Ka'b al-Ahbar (كعب الأحبار)

A prominent Yemeni Jew who converted to Islam during the caliphate of Umar. He was a well-respected authority on ancient scriptures and traditions, and many early Muslims, including companions of Muhammad, consulted him. His narrations are a primary source of Isra'iliyyat in Islamic tradition.

"He was the most knowledgeable of the People of the Book among those who embraced Islam." — Ibn Hajar al-Asqalani

Wahb ibn Munabbih (وهب بن منبه)

A later transmitter of Jewish-Yemeni heritage, Wahb was a key compiler of the "Qisas al-Anbiya" (Tales of the Prophets), which blended biblical and Quranic narratives with a large amount of extra-scriptural folklore. He openly stated his reliance on pre-Islamic sources.

"I have read seventy-two books, all of which are from the People of the Book." — self-reported

Ibn Taymiyyah's Critique

The famous 14th-century scholar Ibn Taymiyyah represents the more critical Islamic view. He did not reject Isra'iliyyat entirely, permitting them for moral lessons if they didn't contradict the Quran. However, he strongly cautioned against accepting them as factual or foundational, marking a shift toward skepticism.

§ **EXCERPTED DATA**
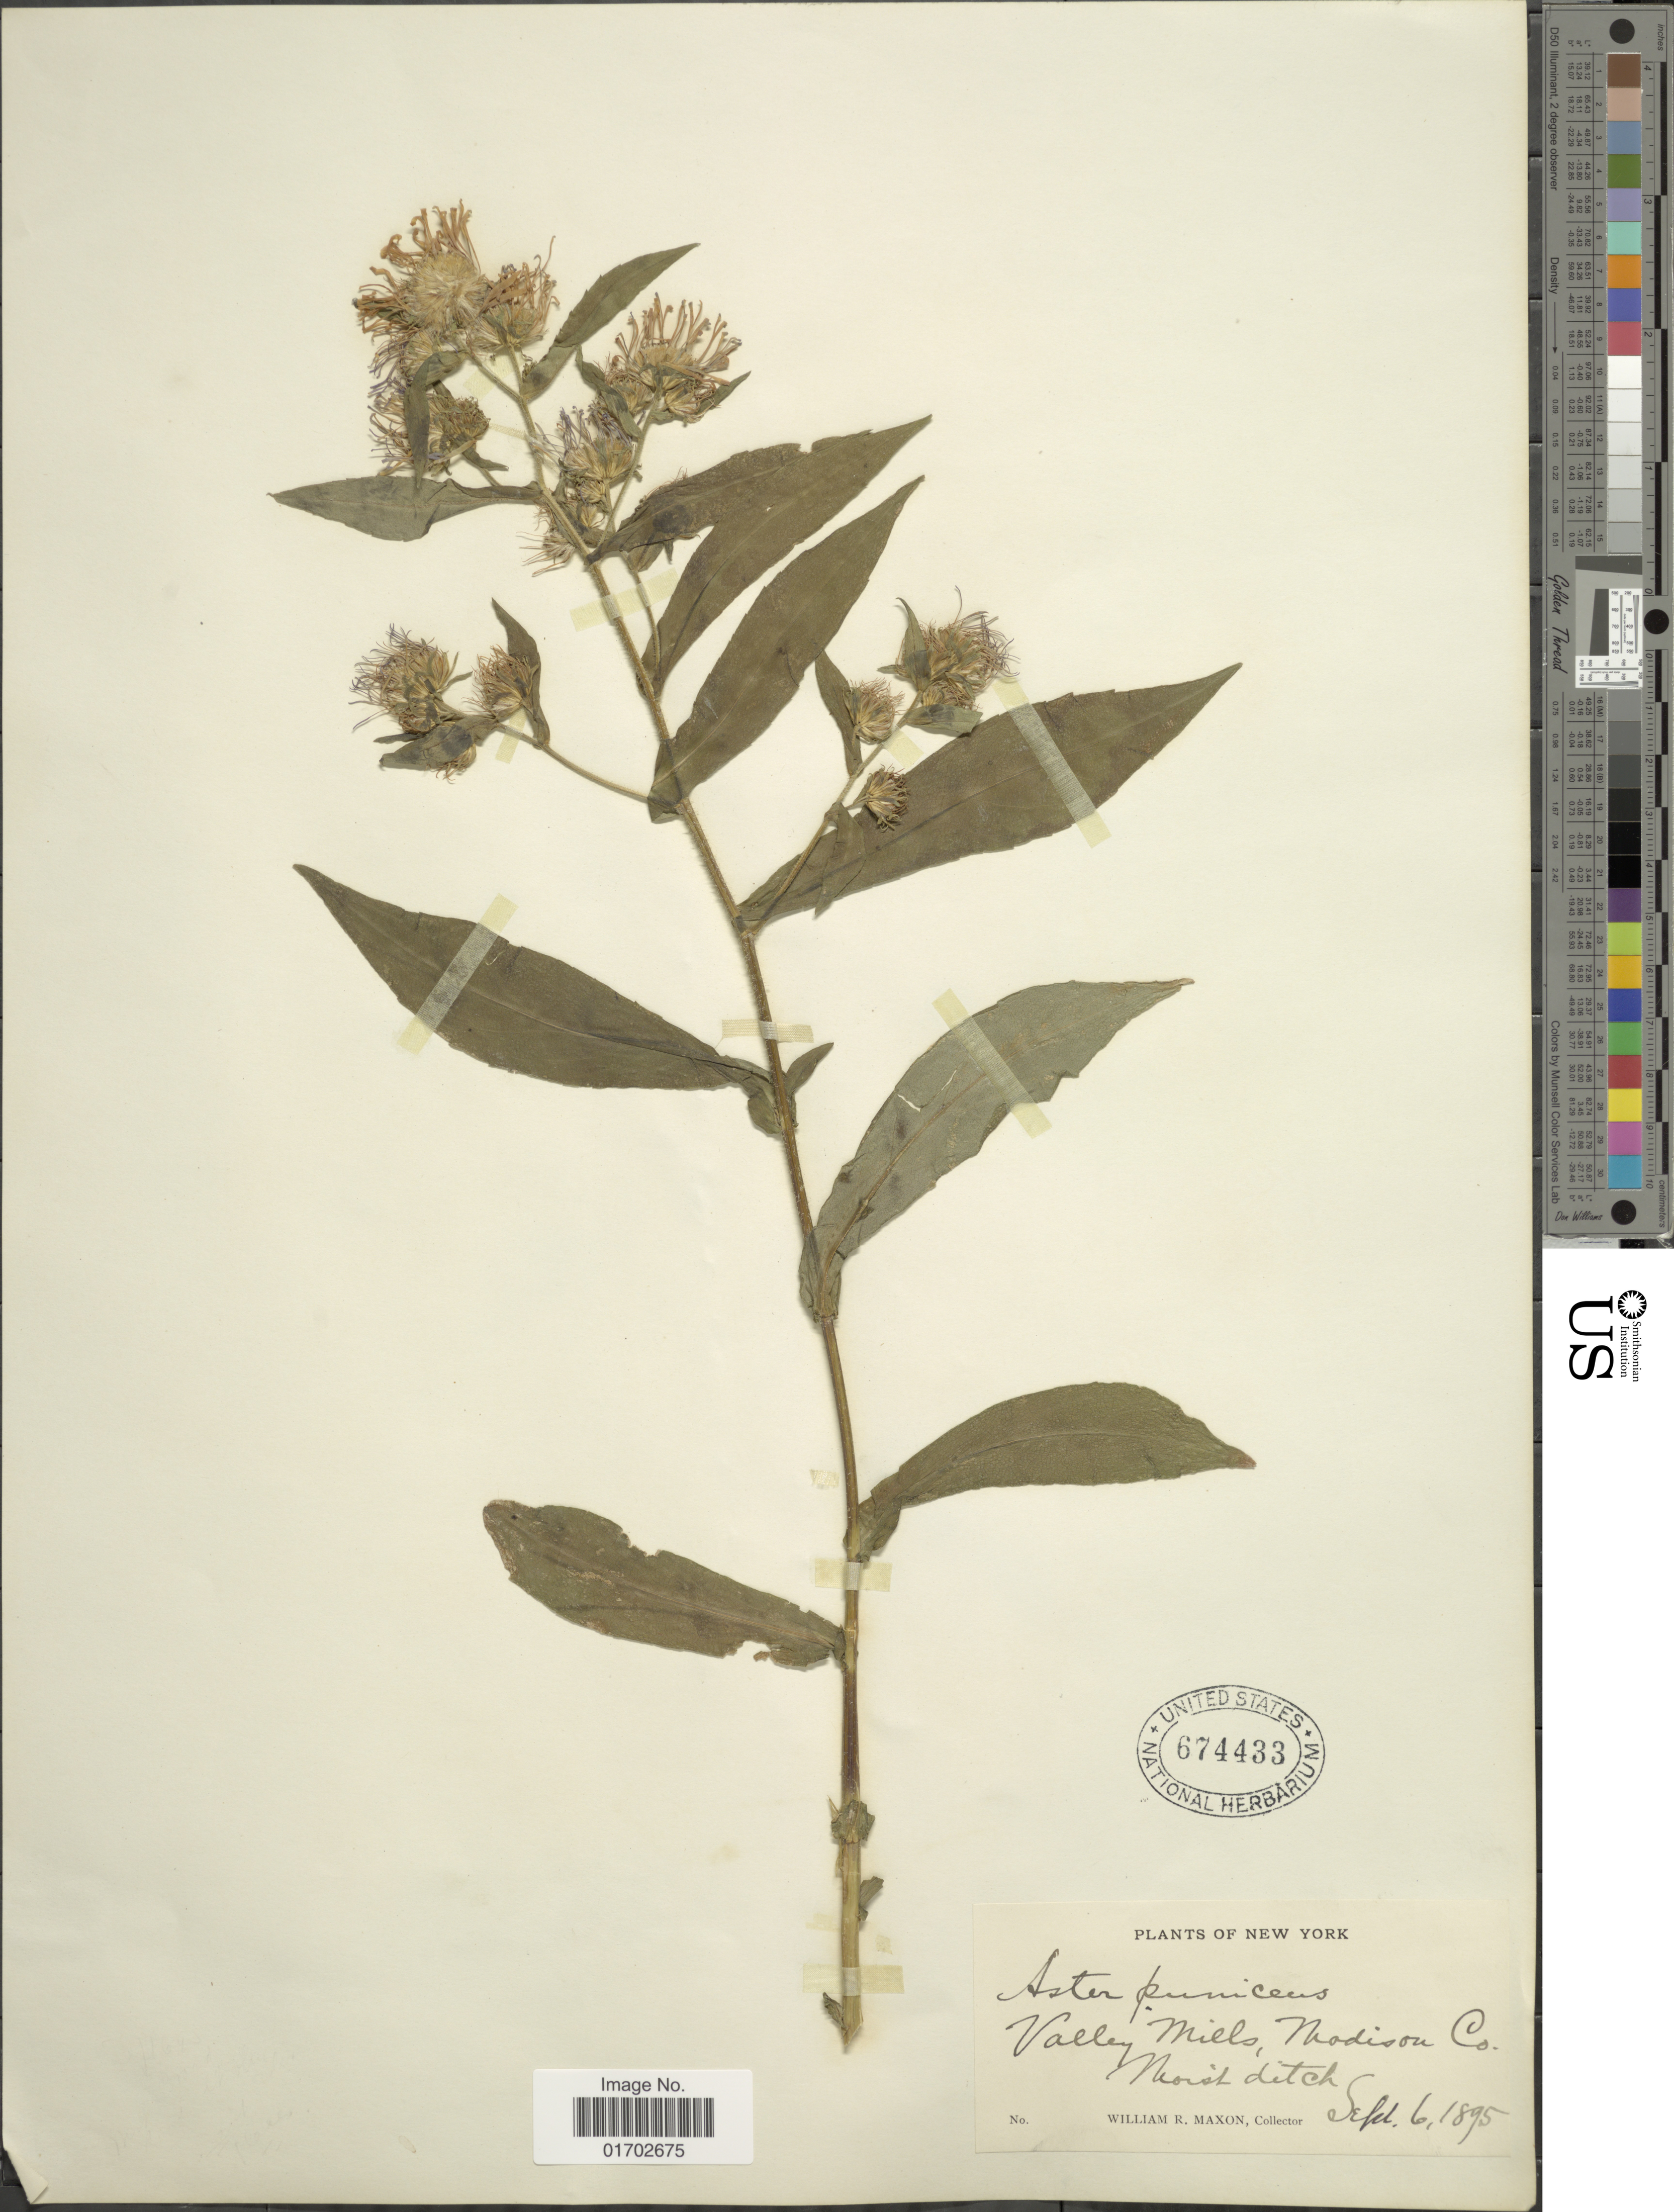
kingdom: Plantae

==

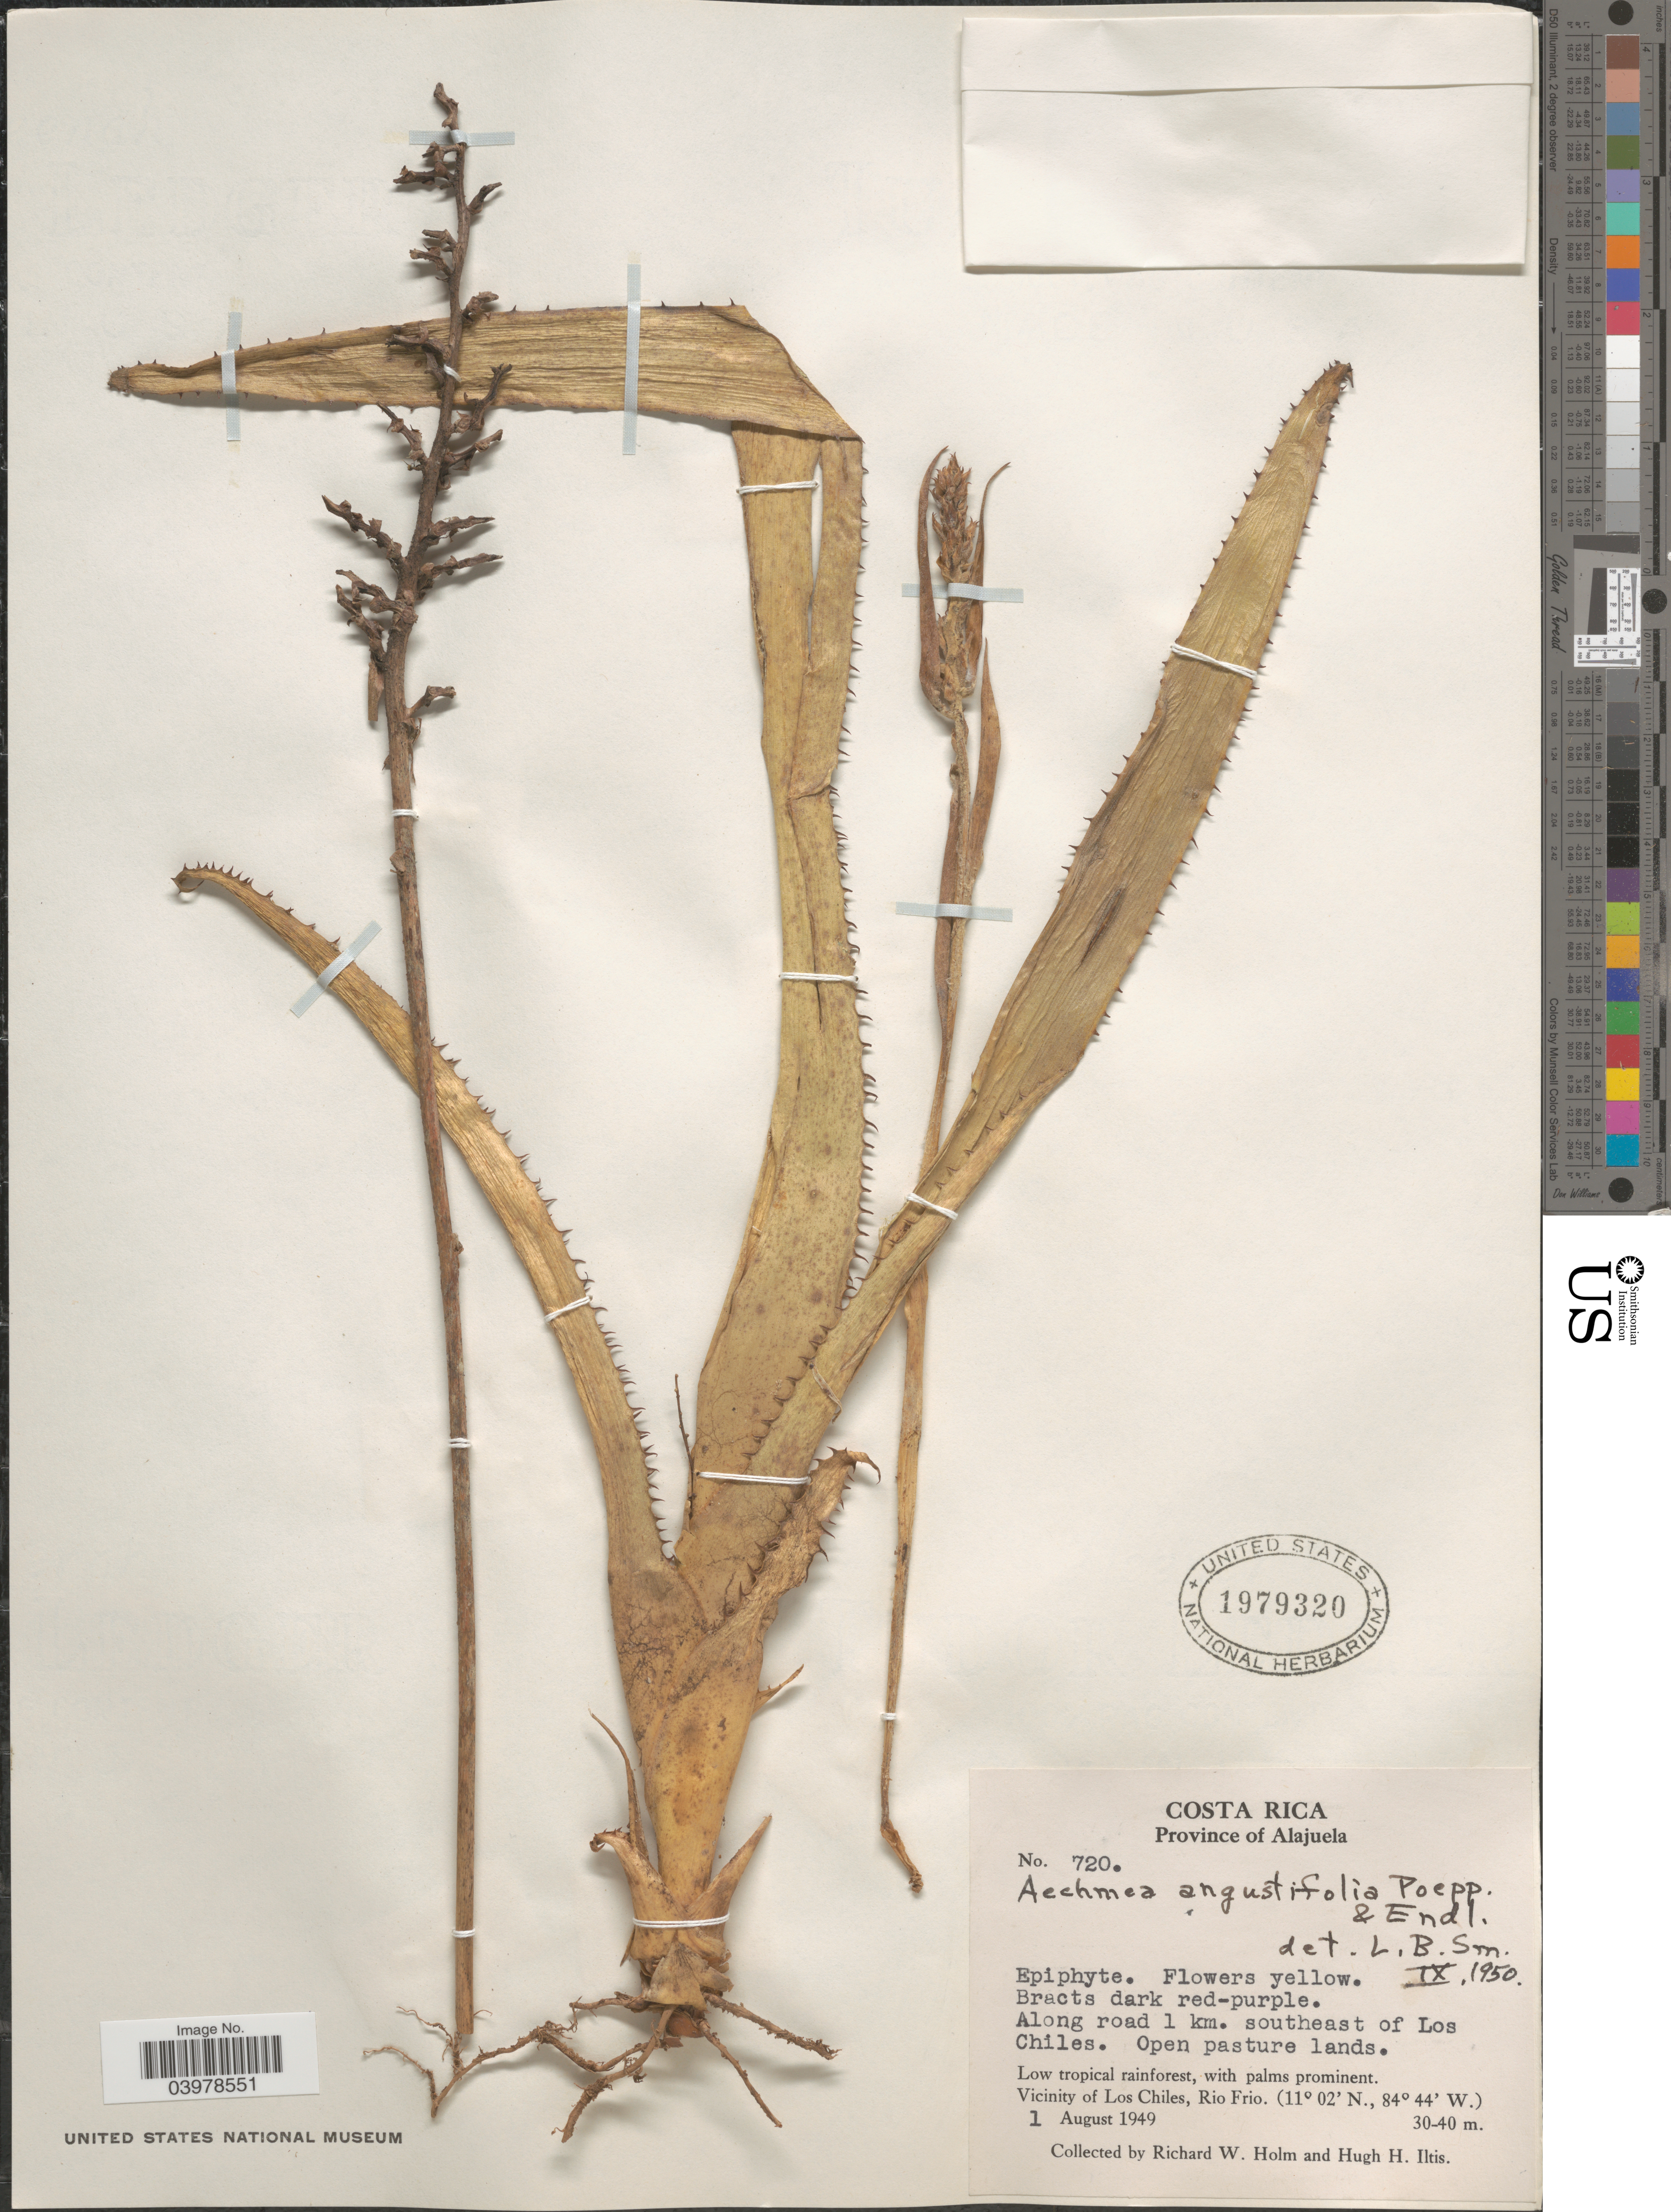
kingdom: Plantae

§ **GIVEN INSTRUCTION**
Revise the passage on early transmitters of Isra'iliyyat, starting at "Wahb ibn Munabbih" and ending at "on pre-Islamic sources.", so that "legend" replaces "folklore".

§ **RIGHT ANSWER**
Wahb ibn Munabbih (وهب بن منبه)

A later transmitter of Jewish-Yemeni heritage, Wahb was a key compiler of the "Qisas al-Anbiya" (Tales of the Prophets), which blended biblical and Quranic narratives with a large amount of extra-scriptural legend. He openly stated his reliance on pre-Islamic sources.